Employees come, employees go, computers come, computers go… What (often) stays are their accounts. In my consulting days, I’ve checked many Active Directories for old and unused accounts. I’ve never ever seen one that didn’t contain at least 10 accounts that were not used anymore.

This, in itself, is nobody’s fault. When a new employee arrives, HR requests a new account, simply because the new user cannot work without a login and password. When the same user leaves, nobody thinks about the account that’s left behind.

Same goes for computer accounts. The new computer is made a part of the AD, but when it dies nobody thinks of updating the AD.

To make an administrator’s life a little easier, RES Wisdom 2009 contains queries to get these “lost” accounts from the AD. Here’s how to use them.

* Create a new Module called “Users and Computers last logged more than 30 days ago”.

* Click on the tasks tab and add the Provisioning task “Query Active Directory User”.

* Fill in the Domain, the Credentials and a (registered) Domain controller.

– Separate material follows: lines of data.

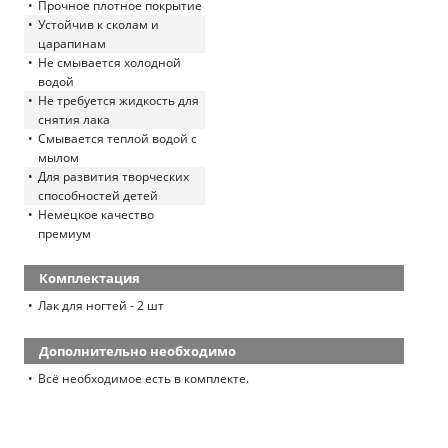
Прочное плотное покрытие
Устойчив к сколам и
царапинам
Не смывается холодной
водой
Не требуется жидкость для
снятия лака
Смывается теплой водой с
мылом
Для развития творческих
способностей детей
Немецкое качество
премиум
Комплектация
Лак для ногтей - 2 шт
Дополнительно необходимо
Всё необходимое есть в комплекте.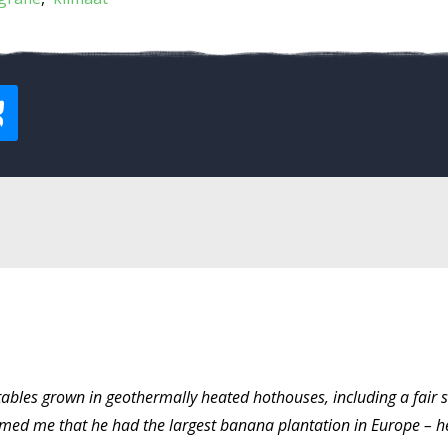
etables grown in geothermally heated hothouses, including a fair s
rmed me that he had the largest banana plantation in Europe – he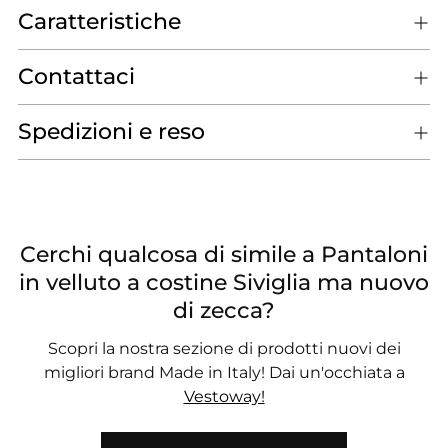
Caratteristiche
Contattaci
Spedizioni e reso
Cerchi qualcosa di simile a Pantaloni
in velluto a costine Siviglia ma nuovo
di zecca?
Scopri la nostra sezione di prodotti nuovi dei
migliori brand Made in Italy! Dai un'occhiata a
Vestoway!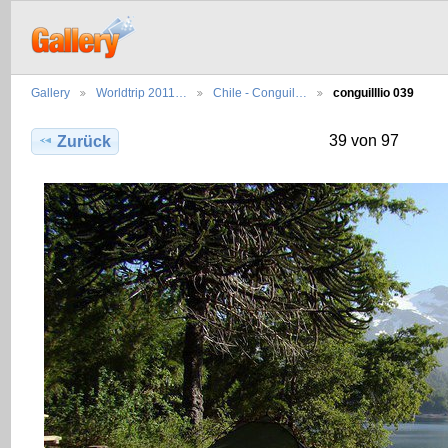
Gallery
Worldtrip 2011…
Chile - Conguil…
conguilllio 039
39 von 97
Zurück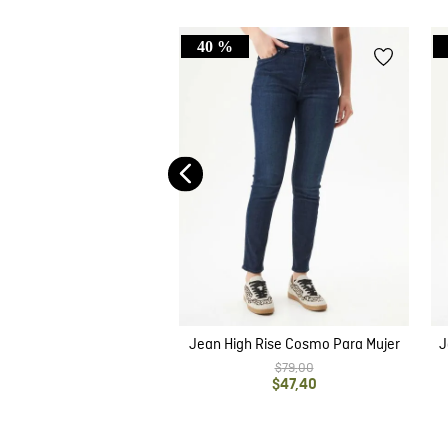
40 %
o High Rise para Mujer
$
79
,
00
$
47
,
40
Jean High Rise Cosmo Para Mujer
J
$
79
,
00
$
47
,
40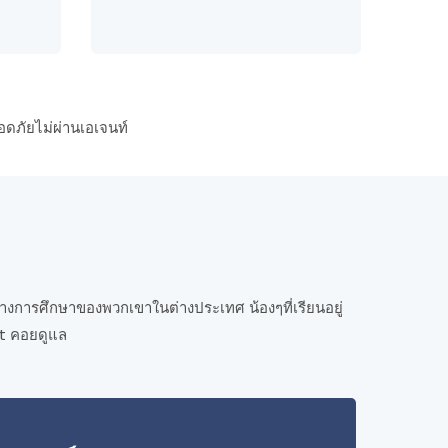
อดภัยไม่ผ่านเอเจนท์
ทางการศึกษาของพวกเขาในต่างประเทศ น้องๆที่เรียนอยู่
ert คอยดูแล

* Tag the “Filter number of days since last login:” and put in “> 30″. On the User Properties tab, add the “Last logon date” and the “Last logon server” (To easily find these properties, type “last” under “Instant Search:”.

* Now click OK. If your Domain controller is not registered you’ll be asked to do so.

* Add the task “Query Active Directory Computer” and use the same info and properties as in the previous task. Close the module.

When this module has run, open the Job result:

Users and computers with empty “Last logon date” and the “Last logon server” fields have not logged on to the domain. These can be newly created accounts that have not been used yet.

Of course, you need to be careful about removing accounts, but with this info you can keep your AD as lean and mean as possible.